This is a response to Dorothy Bishop’s post “Who’s afraid of open data?“.

After we had published a paper on how Drosophila strains that are referred to by the same name in the literature (Canton S), but came from different laboratories behaved completely different in a particular behavioral experiment, Casey Bergman from Manchester contacted me, asking if we shouldn’t sequence the genomes of these five fly strains to find out how they differ. So I went and behaviorally tested each of the strains again, extracted the DNA from the 100 individuals I had just tested and sent the material to him. I also published the behavioral data immediately on our GitHub project page.

Casey then sequenced the strains and made the sequences available, as well. A few weeks later, both Casey and I were contacted by Nelson Lau at Brandeis, showing us his bioinformatics analyses of our genome data. Importantly, his analyses wasn’t even close to what we had planned. On the contrary, he had looked at something I (not being a bioinformatician) would have considered orthogonal (Casey may disagree). So there we had a large chunk of work we would have never done on the data we hadn’t even started analyzing, yet. I was so thrilled! I learned so much from Nelson’s work, this was fantastic! Nelson even asked us to be co-authors, to which I quickly protested and suggested, if anything, I might be mentioned in the acknowledgments for “technical assistance” – after all, I had only extracted the DNA.

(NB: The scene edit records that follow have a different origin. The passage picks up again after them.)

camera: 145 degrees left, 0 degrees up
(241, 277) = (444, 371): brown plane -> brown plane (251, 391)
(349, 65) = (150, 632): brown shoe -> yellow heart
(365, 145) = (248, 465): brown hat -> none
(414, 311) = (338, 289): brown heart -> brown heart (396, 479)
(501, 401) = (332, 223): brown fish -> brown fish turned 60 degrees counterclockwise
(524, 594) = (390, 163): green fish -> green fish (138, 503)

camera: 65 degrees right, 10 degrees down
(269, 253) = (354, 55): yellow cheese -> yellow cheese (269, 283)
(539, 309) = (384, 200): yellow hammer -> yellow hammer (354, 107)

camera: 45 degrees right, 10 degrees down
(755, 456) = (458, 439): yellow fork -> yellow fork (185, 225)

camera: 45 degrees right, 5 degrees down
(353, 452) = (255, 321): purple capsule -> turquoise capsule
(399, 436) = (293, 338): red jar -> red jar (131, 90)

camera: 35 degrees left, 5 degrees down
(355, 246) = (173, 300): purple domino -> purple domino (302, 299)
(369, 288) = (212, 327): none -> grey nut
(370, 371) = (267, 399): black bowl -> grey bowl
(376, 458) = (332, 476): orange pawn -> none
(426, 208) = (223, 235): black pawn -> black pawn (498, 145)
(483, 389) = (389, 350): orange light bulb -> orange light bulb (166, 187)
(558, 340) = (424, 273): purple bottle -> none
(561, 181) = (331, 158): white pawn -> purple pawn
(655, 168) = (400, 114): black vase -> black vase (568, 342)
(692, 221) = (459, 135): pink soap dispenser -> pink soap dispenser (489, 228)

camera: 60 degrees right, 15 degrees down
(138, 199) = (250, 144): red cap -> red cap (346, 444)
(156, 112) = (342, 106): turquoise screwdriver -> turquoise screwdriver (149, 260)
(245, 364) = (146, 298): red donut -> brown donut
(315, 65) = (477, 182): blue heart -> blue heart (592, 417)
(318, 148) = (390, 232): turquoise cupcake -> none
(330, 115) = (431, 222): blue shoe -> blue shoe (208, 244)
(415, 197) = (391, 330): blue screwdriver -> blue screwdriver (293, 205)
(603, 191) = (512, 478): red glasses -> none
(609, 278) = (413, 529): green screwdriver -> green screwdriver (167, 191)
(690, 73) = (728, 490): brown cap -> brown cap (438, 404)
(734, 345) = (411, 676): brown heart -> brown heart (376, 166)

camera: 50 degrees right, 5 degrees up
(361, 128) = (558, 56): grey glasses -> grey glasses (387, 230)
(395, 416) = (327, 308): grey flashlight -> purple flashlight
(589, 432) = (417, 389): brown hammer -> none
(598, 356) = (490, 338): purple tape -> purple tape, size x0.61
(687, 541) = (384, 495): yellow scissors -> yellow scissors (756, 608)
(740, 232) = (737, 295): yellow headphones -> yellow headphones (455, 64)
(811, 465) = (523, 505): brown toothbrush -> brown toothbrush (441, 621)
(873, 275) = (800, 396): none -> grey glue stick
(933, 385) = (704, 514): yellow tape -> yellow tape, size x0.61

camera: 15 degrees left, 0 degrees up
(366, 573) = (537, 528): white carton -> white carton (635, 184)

However, after some back-and-forth, he persuaded me with the argument that he wanted to have us as co-authors to set an example. He wanted to show everyone that sharing data is something that can bring you direct rewards in publications. He wanted us to be co-authors as a reward for posting our data and as incentive for others to let go of their fears and also post their data online. I’m still not quite sure if this fits the COPE guidelines to the point, but for now I’m willing to take the risk and see what happens.

Nelson is on the tenure clock and so the position of each of his paper’s in the journal hierarchy matters. The work is now online at Nucleic Acids Research and both Casey and I are co-authors. The paper was published before Casey has even gotten around to start his own analyses of our data. This is how science ought to proceed! Now we just need ways to credit such re-use of research data in a currency that’s actually worth something and doesn’t entail making people ‘authors’ on publications where they’ve had little intellectual input. A modern infrastructure would take care of that…

Until we have such an infrastructure, I hope this story will make others share their data and code as well.